When good pseudorandom numbers go bad

(blog.djnavarro.net)

Comments

somat 9 hours ago
This is a perpetual problem in computer science, people want a hash function, then decide that the random function very nearly does what they want. then use the random function as a hash function and are dumbfounded that it turns out there is no hard specification for how it works internally. The random function has no guarantee of result across versions, system, time. Hell I would even be harsh enough to say that any reproducibility in random is an accident of implementation. random should always be considered the non-deterministic function, hash is the deterministic function.
AlotOfReading 19 hours ago
Most people don't really care about numerical stability or correctness. What they usually want is reproducibility, but they go down a rabbit hole with those other topics as a way to get it, at least in part because everyone thinks reproducibility is too slow.

It was 20 years ago, but that's not the case today. The vast majority of hardware today implements 754 reproducibly if you're willing to stick to a few basic principles:

1. same inputs

2. same operations, in the same order

3. no "special functions", denormals, or NaNs.

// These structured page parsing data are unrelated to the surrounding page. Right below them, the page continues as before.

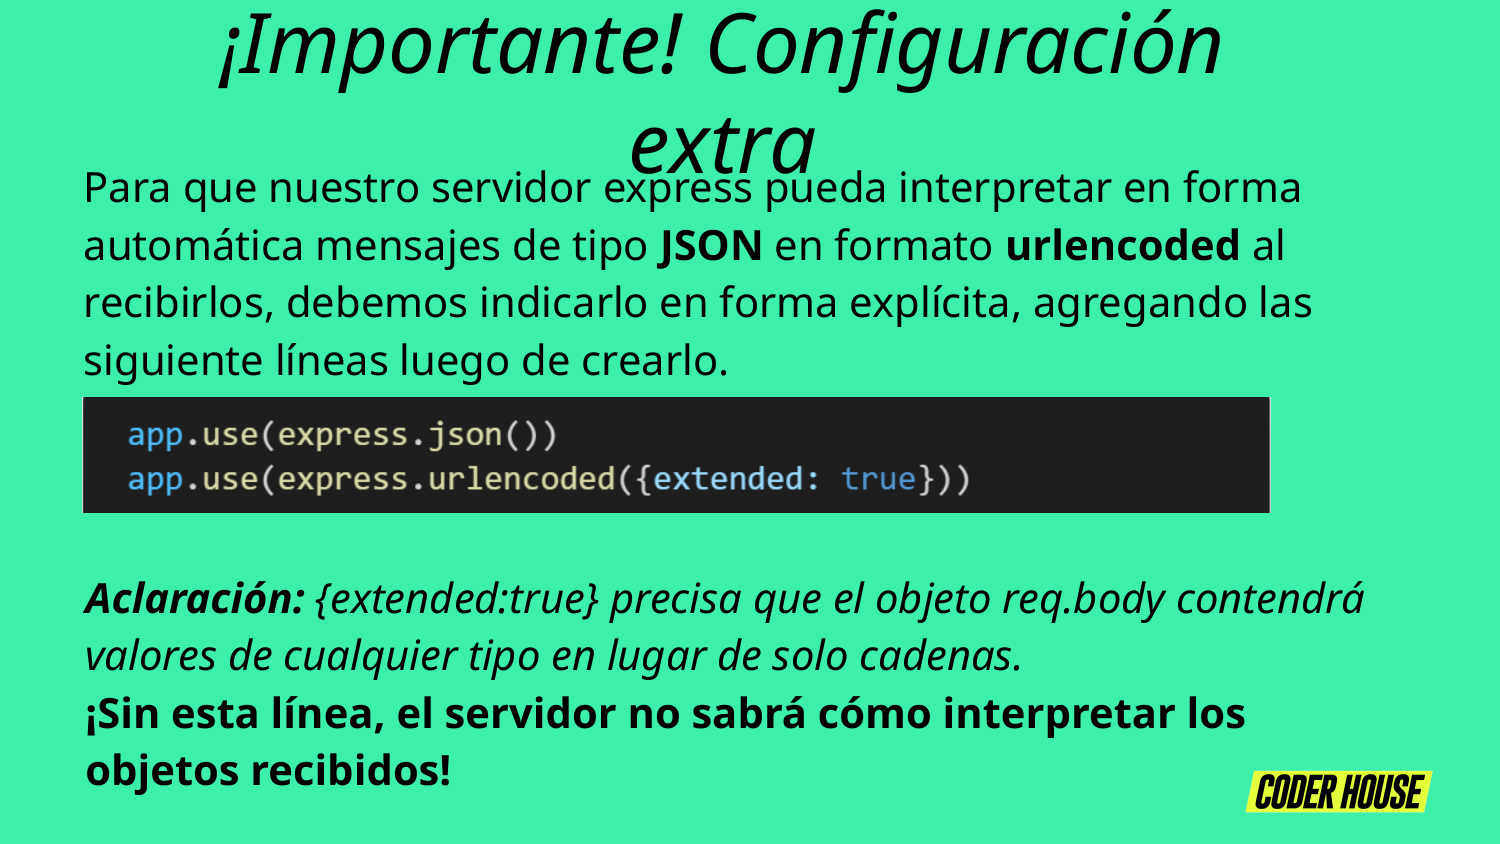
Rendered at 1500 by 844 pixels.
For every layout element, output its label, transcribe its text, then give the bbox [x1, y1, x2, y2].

text_box ¡Importante! Configuración extra [121, 8, 1324, 144]
picture [81, 397, 1271, 513]
text_box Aclaración: {extended:true} precisa que el objeto req.body contendrá valores de cualquier tipo en lugar de solo cadenas. ¡Sin esta línea, el servidor no sabrá cómo interpretar los objetos recibidos! [70, 541, 1384, 817]
text_box Para que nuestro servidor express pueda interpretar en forma automática mensajes de tipo JSON en formato urlencoded al recibirlos, debemos indicarlo en forma explícita, agregando las siguiente líneas luego de crearlo. [68, 144, 1417, 393]
picture [1241, 764, 1437, 819]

If you accept these restrictions (and realistically you weren't handling NaNs or denormals properly anyway), you can get practical reproducibility on modern hardware for minimal (or no) performance cost if your toolchain cooperates. Sadly, toolchains don't prioritize this because it's easy to get wrong across the scope of a modern language and users don't know that it's possible.

mjcohen 18 hours ago
I found this an enjoyable read. I also have Wilkinson, both text and Algol book, which I used many years ago to write a fortran eigenvalue/vector routine. Worked very nicely. Done in VAX fortran and showed me that having subscript checking on added 30% to the run time.
coolcase 15 hours ago
I don't grok this but if you had to describe it in a nutshell, is this because of a race condition? Differences in HW? Floating point ops have some randomness built in?
jam0wal 9 hours ago
So, you want to use the random function but want a constant output. Simpler to just use a constant array and not impose your bias on a corner case interpretation on random.